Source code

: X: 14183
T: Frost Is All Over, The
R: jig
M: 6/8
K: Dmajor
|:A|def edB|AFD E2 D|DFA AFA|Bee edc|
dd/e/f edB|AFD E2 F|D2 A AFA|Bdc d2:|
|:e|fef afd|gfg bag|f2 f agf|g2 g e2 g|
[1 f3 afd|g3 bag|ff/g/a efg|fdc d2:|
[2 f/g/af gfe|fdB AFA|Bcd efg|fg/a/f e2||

--

* EXERCISE AIM *
Everything from the line that contains "T: Frost Is All Over, The" to the last line of the records, restated word for word, is the required output.

* ANSWER BOX *
T: Frost Is All Over, The
R: jig
M: 6/8
K: Dmajor
|:A|def edB|AFD E2 D|DFA AFA|Bee edc|
dd/e/f edB|AFD E2 F|D2 A AFA|Bdc d2:|
|:e|fef afd|gfg bag|f2 f agf|g2 g e2 g|
[1 f3 afd|g3 bag|ff/g/a efg|fdc d2:|
[2 f/g/af gfe|fdB AFA|Bcd efg|fg/a/f e2||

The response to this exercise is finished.